My bridesmaids trail behind me, carrying my long train, as is tradition, but I so wish I could see their faces. One reassuring smile from my sister would help me to be brave.
At the altar, bathed in golden light, is Bram. He’s in a green velvet coat, a delicate circlet of gold laid on his hair.
The pointed tips of his ears poke through his unruly waves, and he’s never looked less human.
But he’s beaming. He’s staring at me like he loves me. I am lucky, I keep reminding myself, to have this, havehim.
Why, then, do my eyes keep landing on his brother?
Prince Emmett stands next to him, his jaw clenched, his hands in fists at his side. His all-black suit makes him look dressed for a funeral. In his eyes is an emotion I can’t name. Agony is the closest word I can muster, but that doesn’t make any sense.
How can he hate me when he doesn’t even know me? The whole thing makes my stomach turn with unease.
But I paste a smile on my face. I’m about to become a princess. There’s a man who loves me, who wants to make me happy. It’s so much more than I ever thought I’d get. My mother and father andLydia are going to be safe, protected by my status, and I will live without fear of destitution. My children and their children will be royalty. I haven’t just saved my parents and my sister, I’ve ensured that our family will be safe for generations. Queen Mor is immortal, and she will remember me as she welcomes my great-grandchildren to court.
We make it to the altar, and the music hums to a close.
Bram lowers the hood of my cape, then captures both my hands in his. He looks down at me with his gray eyes, and I am struck, as I always am, by his profound beauty. “Thank you for this,” he says, but I’m not entirely sure what he means.
The priestess says something about love and commitment and duty, but the words are nothing but a dull buzzing in my ears.
I can’t stop looking at Emmett. He’s looking straight ahead, not at either of us. It’s a look I recognize well because it’s often on my own face, the look of someone who would rather be anywhere but here.
“The rings, please,” the priestess drones.
Emmett doesn’t move.
The priestess clears her throat. “The rings?”
“Oh.” Emmett jumps and digs into his pocket. He pulls out two circles of Welsh gold and places them in the priestess’s palm. His hands are shaking.
The sun sinks low on the horizon, a glorious finale on the longest day of the year. The evening dips into twilight as Bram takes my hand in his.
He places the ring around my finger with gentle care and a look in his eyes so full of joy, I can’t help but smile back at him. “All that I am and all that I have is yours,” Bram promises.
I slide his on in turn. I’ve done it. It’s done.

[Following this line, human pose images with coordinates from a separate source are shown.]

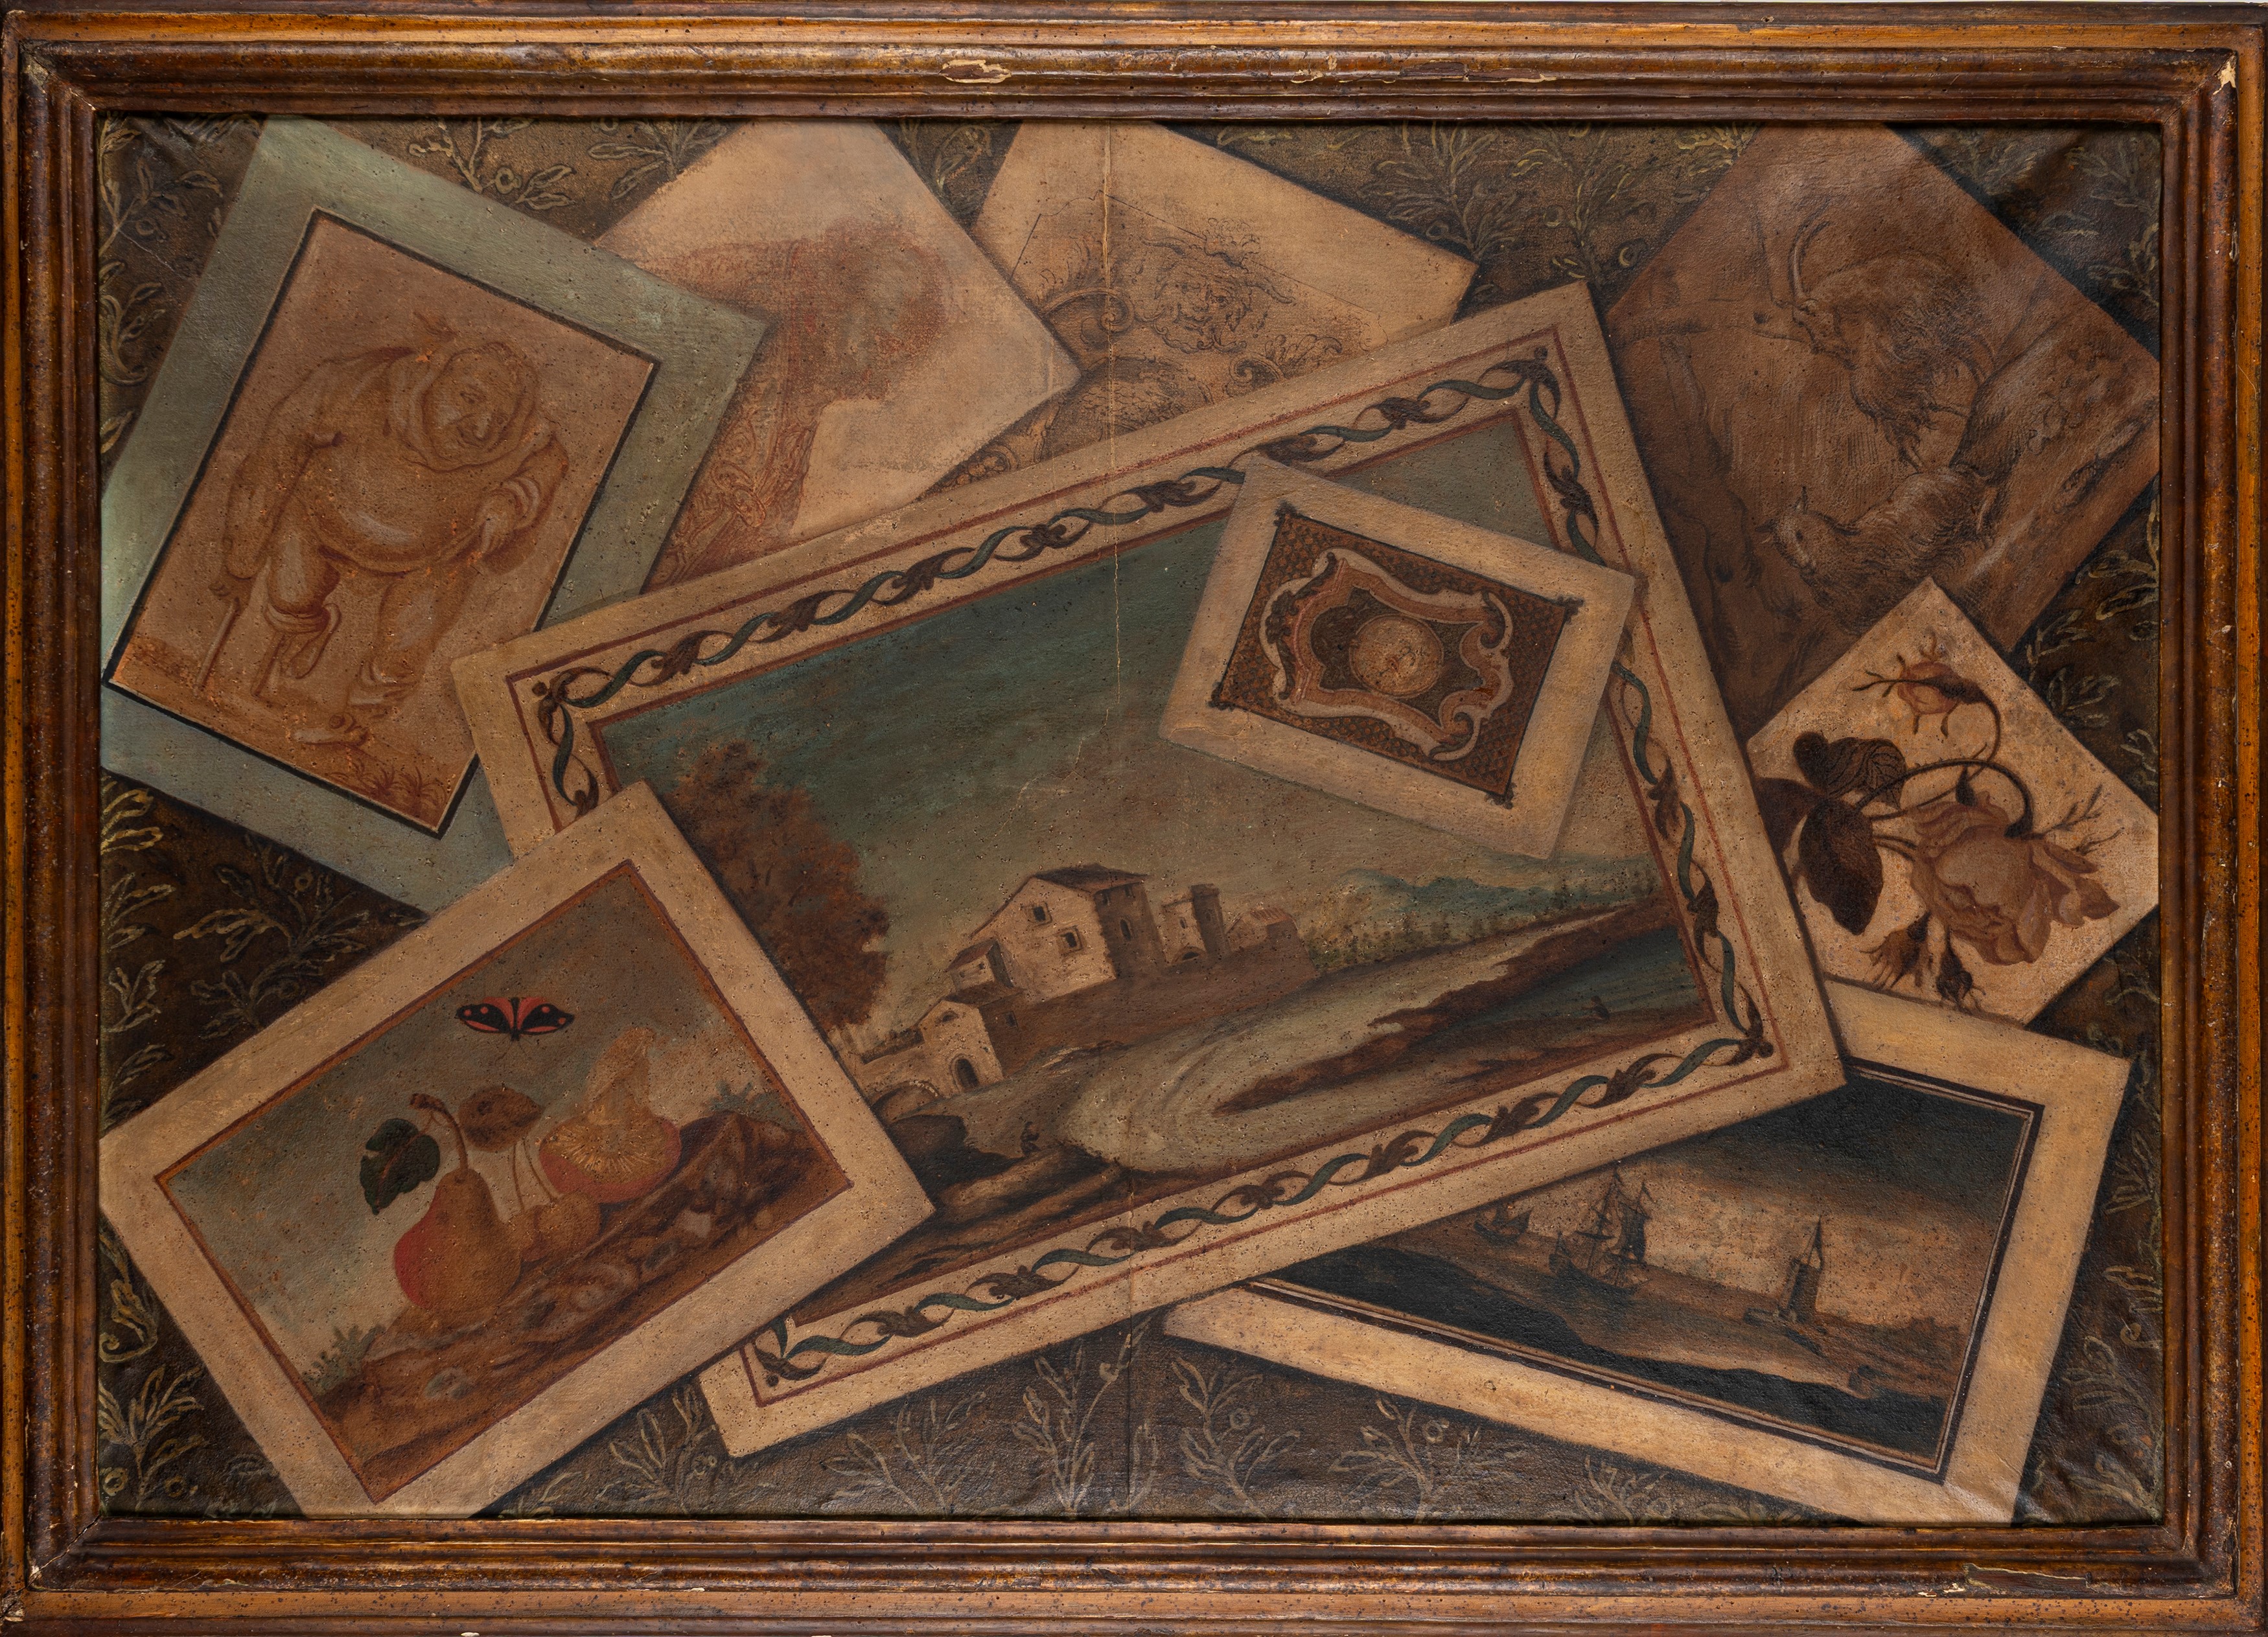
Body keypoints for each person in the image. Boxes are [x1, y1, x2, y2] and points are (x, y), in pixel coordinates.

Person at [206, 320, 566, 746]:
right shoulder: (361, 385)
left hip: (436, 555)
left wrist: (512, 500)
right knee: (290, 596)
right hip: (322, 517)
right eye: (469, 399)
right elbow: (276, 455)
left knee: (407, 644)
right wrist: (241, 560)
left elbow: (546, 464)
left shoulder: (526, 439)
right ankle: (305, 632)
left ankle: (353, 725)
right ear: (434, 378)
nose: (482, 428)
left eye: (500, 419)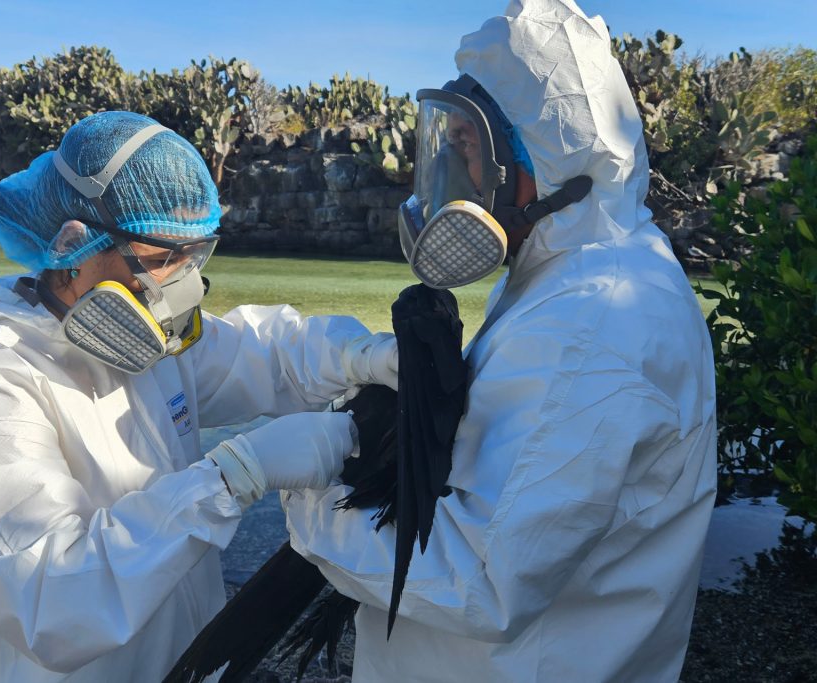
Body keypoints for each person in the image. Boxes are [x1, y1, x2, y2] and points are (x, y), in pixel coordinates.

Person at [283, 1, 717, 680]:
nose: (450, 177)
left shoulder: (596, 323)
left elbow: (478, 579)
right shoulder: (574, 272)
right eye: (446, 144)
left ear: (540, 159)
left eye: (465, 146)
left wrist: (302, 493)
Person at [0, 111, 397, 682]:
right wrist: (233, 476)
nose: (184, 283)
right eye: (161, 258)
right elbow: (57, 601)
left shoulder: (149, 350)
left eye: (193, 255)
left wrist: (368, 355)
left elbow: (266, 352)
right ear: (74, 244)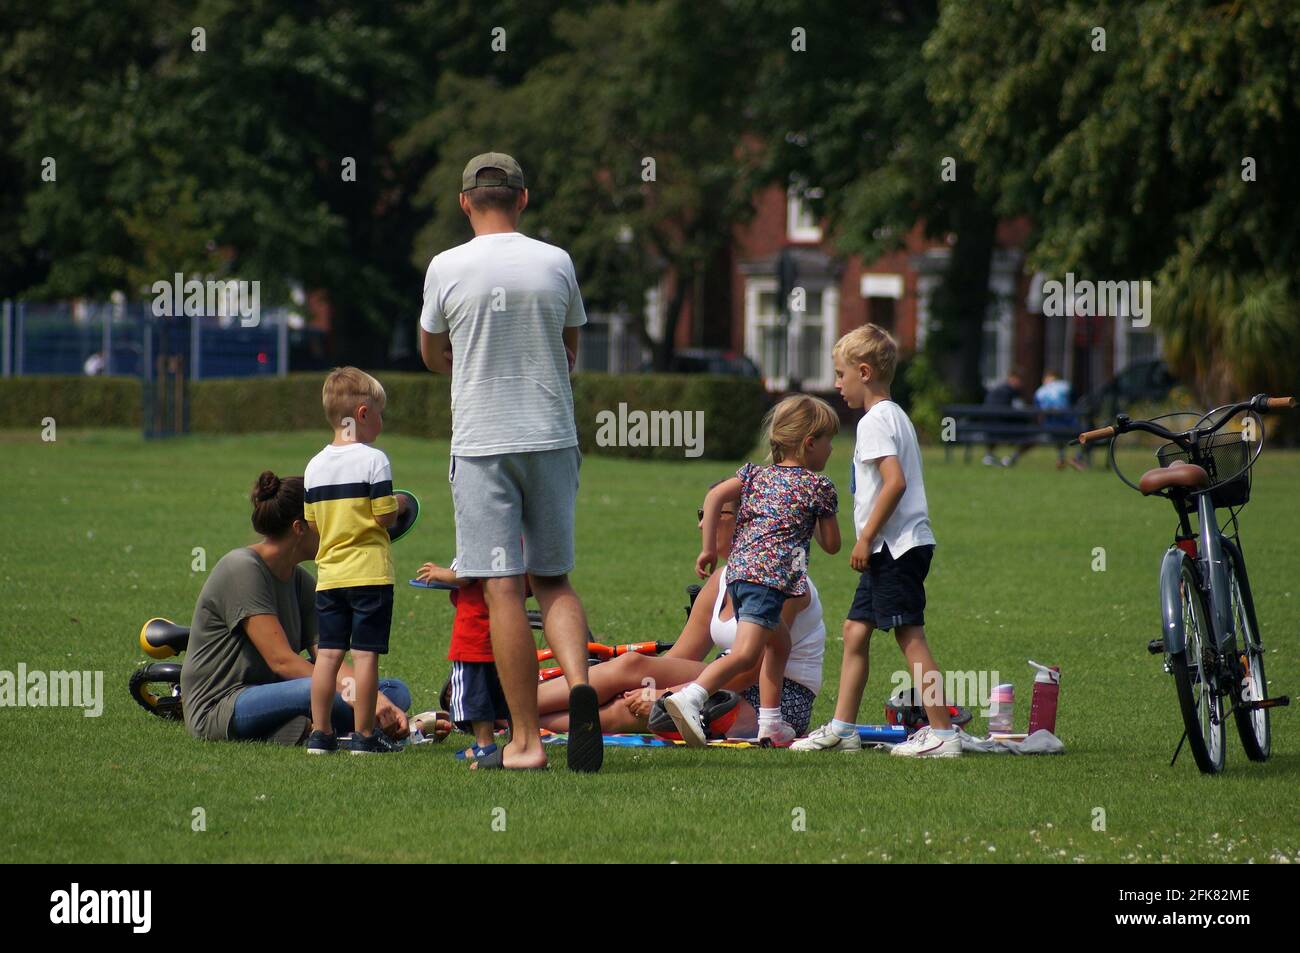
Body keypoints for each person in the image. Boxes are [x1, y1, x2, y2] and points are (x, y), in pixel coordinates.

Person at [418, 152, 599, 772]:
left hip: (483, 442)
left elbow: (432, 351)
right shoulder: (557, 262)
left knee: (500, 590)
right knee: (553, 578)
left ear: (465, 202)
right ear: (523, 199)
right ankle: (579, 684)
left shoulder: (445, 266)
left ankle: (525, 742)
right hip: (550, 434)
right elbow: (571, 351)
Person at [535, 485, 827, 737]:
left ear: (746, 522)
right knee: (631, 666)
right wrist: (652, 686)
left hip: (774, 700)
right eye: (702, 514)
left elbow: (749, 671)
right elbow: (682, 656)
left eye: (713, 516)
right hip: (719, 683)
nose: (703, 525)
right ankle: (514, 708)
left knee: (629, 712)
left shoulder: (783, 583)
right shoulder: (722, 579)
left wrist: (666, 696)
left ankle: (516, 714)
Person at [794, 323, 961, 757]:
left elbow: (895, 483)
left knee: (910, 635)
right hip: (892, 547)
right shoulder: (894, 416)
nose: (836, 384)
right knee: (854, 631)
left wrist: (864, 538)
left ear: (864, 372)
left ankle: (942, 734)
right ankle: (843, 727)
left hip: (895, 547)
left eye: (840, 374)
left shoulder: (874, 422)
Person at [180, 470, 411, 746]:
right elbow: (281, 660)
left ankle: (298, 728)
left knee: (393, 691)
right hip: (222, 705)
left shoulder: (300, 580)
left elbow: (329, 659)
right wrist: (361, 698)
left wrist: (372, 697)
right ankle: (324, 724)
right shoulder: (241, 569)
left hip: (273, 691)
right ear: (299, 527)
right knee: (316, 691)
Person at [662, 396, 840, 747]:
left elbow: (714, 499)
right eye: (828, 441)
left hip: (739, 574)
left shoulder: (754, 475)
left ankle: (769, 724)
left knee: (779, 643)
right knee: (745, 653)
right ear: (809, 443)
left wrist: (708, 549)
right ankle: (691, 698)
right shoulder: (818, 487)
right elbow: (832, 545)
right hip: (770, 580)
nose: (832, 449)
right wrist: (817, 514)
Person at [303, 367, 401, 755]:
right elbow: (384, 516)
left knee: (327, 655)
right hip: (370, 574)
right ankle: (363, 735)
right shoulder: (374, 461)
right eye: (379, 413)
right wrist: (399, 506)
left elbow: (313, 524)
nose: (382, 421)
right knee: (364, 656)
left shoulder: (313, 466)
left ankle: (320, 733)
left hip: (329, 577)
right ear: (362, 414)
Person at [416, 558, 513, 762]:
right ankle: (516, 740)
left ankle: (484, 745)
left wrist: (439, 573)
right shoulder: (512, 538)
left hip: (472, 636)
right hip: (501, 631)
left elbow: (466, 573)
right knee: (499, 691)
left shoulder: (478, 531)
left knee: (473, 694)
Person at [1035, 370, 1085, 470]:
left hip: (1051, 426)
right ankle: (1077, 458)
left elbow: (1039, 411)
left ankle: (1061, 459)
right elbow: (1075, 403)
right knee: (1083, 435)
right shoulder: (1065, 386)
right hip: (1069, 423)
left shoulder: (1039, 392)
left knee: (1059, 439)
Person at [982, 368, 1029, 466]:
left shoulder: (1000, 389)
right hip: (1000, 426)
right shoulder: (1007, 392)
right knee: (1032, 437)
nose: (1021, 384)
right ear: (1013, 378)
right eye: (1020, 380)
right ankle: (1010, 458)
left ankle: (990, 456)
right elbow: (1011, 411)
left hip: (992, 425)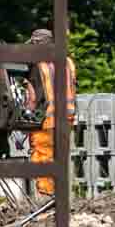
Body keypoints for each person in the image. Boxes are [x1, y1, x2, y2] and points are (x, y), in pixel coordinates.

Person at [26, 27, 76, 197]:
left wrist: (26, 121)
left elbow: (34, 97)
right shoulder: (67, 62)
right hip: (67, 118)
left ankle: (46, 201)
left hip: (47, 120)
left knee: (43, 158)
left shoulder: (38, 65)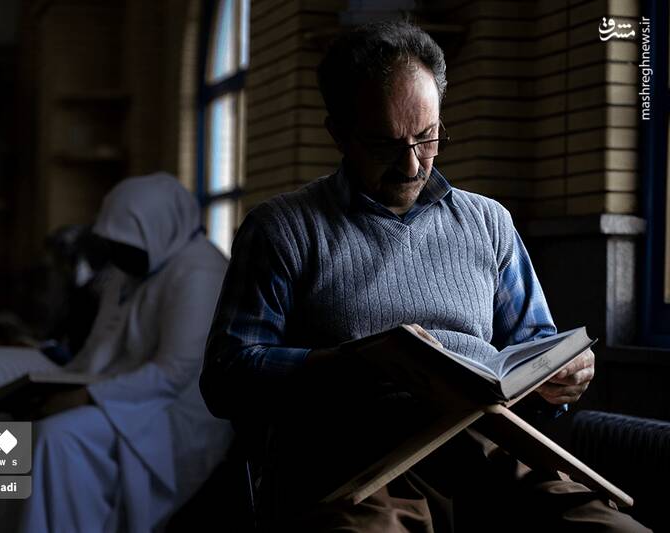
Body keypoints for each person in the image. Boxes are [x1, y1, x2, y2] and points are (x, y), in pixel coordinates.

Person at [200, 22, 648, 532]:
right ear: (339, 134)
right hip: (355, 462)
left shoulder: (489, 222)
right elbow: (227, 377)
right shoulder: (282, 228)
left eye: (427, 137)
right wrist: (351, 364)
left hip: (491, 450)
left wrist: (560, 379)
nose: (412, 165)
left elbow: (534, 351)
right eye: (385, 144)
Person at [0, 173, 233, 533]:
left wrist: (84, 396)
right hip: (119, 399)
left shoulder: (201, 271)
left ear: (157, 229)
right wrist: (48, 386)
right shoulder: (132, 269)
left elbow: (172, 373)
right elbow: (94, 352)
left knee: (56, 438)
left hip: (167, 412)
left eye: (126, 244)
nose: (117, 255)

Bram’s eyes well with tears as he picks up my May Queen tiara from where it rests on a velvet pillow on the altar and lowers it onto my head.
“In the power vested in me by Her Eternal Majesty Queen Moryen, I pronounce you husband and wife,” says the priestess.
Bram slips his arm around the small of my back and kisses me. It’s much too passionate a kiss for a public ceremony like this, and when he pulls back, he’s laughing.
Suddenly there’s screaming coming from the crowd. Shouts of panicked confusion. People stand, and chairs are toppled.
It’s chaos. My head spins, my stomach lurches, and my mouth fills with something acrid and metallic. I spit a mouthful of blood, and it splatters all over the altar.
I lock eyes with Emmett, and it all comes flooding back. That first night in the carriage, the coaching inn, the secret glances across candlelit ballrooms, his hands on my back, his mouth on my neck. I’m nearly knocked backward by the force of the love I feel for him.
I turn to Bram, panicked, but he’s still just standing there, laughing like this is the funniest thing in the world.
In the front row, Queen Mor stands, her chair toppling behind her. “No!” she screams. “Bram, what have you done?”
He shakes his head, like this is all some joke she just doesn’t understand. “Seize her.”
Lydia Benton
I don’t know where to look. All around, people are shouting, sobbing, screaming so loud it makes my ears ring. A bolt of lightning strikes across the sky just as Lord Bexham trips into me, his hair suddenly returned, and vomits into the bushes.